PROBLEM TO WORK ON:
Transcribe the portion of the Super Bowl 50 ad reviews below, starting at the words "As an ad for, say, health-tracking" and ending after the words "sharp and witty.".

The Best and Worst Ads of Super Bowl 50

16 minute read

Hyundai

Kevin Hart made a good case for his own ubiquity as he stalked his daughter and her date through the city using Hyundai’s “Car Finder” function. But Hart’s face-popping, out-from-behind-a-carnival-stuffed-animal is where this commercial’s cuteness ends. His protectiveness of his daughter, while maybe relatable, feels creepily retrograde without any more context than an ad can provide. Perhaps promoting Hyundai cars’ functionalities as a way to get their drivers stalked isn’t a way to present the car company in its most appealing light.

Grade: B-

Michelob Ultra

As an ad for, say, health-tracking wristbands or athletic gear, this would have been dully clichéd, stocked as it was with footage of athletes of all stripes briskly breathing out after a tough workout. But the turn, in which the exhalations were echoed by the release of a purportedly healthier bottle of beer, made this feel sharp and witty.

Grade: A-

Snickers

Poor Marilyn Monroe. Mistreated and objectified in life, her posthumous image is used as a cheap sight gag in an ad that purports she acted like a cranky old man on the set of The Seven Year Itch when she was hungry. Monroe’s own on-set turbulence colors an informed viewer’s reception of the ad, but even those who just know her as the girl on the subway grate may be confused by the casting of Willem Dafoe. (Is he famously ornery? Or is the image of literally any famous man in a dress still, somehow, considered subversively witty, rather than just, yes, a drag?)

Grade: D+

SoFi

This ad derives its energy from weird meanness towards stock models about whom we know nothing, telling us that various passersby on a city street were not “great.” “His mom thinks he’s great. She’s wrong.” The ad is notionally meant to make viewers think they, too, might be among the “great” people who could benefit from SoFi’s services; its effect is the opposite, calling all of us couch potatoes mediocrities. You don’t need to point it out!

Grade: C-

Avocados from Mexico

The premise of this ad—aliens touring through a museum of humanity, observing artifacts of a past life—was cute enough. But its obsessive timeliness made it feel already out-of-date (jokes about the variably colored “dress” are so last year) and its obsession with Q-list celebrity (in this case, a cameo by a non-speaking Scott Baio) is a big advertising trend that’s come to feel more unimaginatively mean-spirited than refreshingly frank.

COLLECTED DATA:
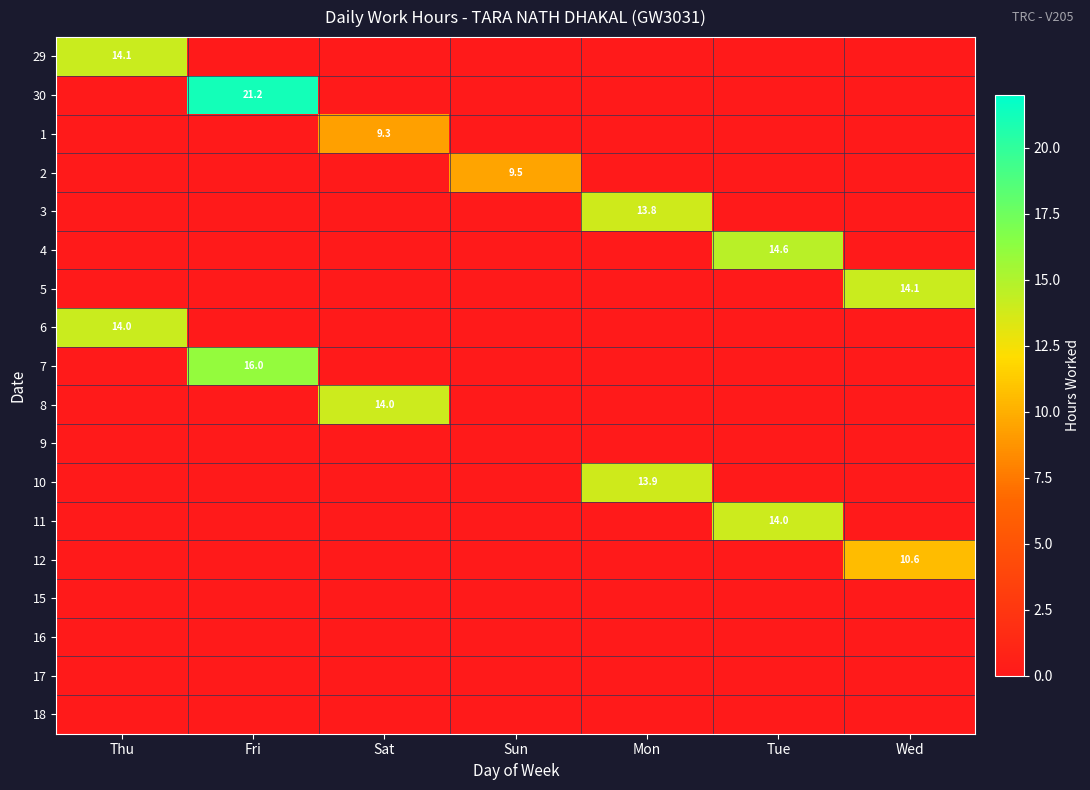

The value of 4 at Tue is 23.6. True or false?

False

THE COMPLETED TASK:
As an ad for, say, health-tracking wristbands or athletic gear, this would have been dully clichéd, stocked as it was with footage of athletes of all stripes briskly breathing out after a tough workout. But the turn, in which the exhalations were echoed by the release of a purportedly healthier bottle of beer, made this feel sharp and witty.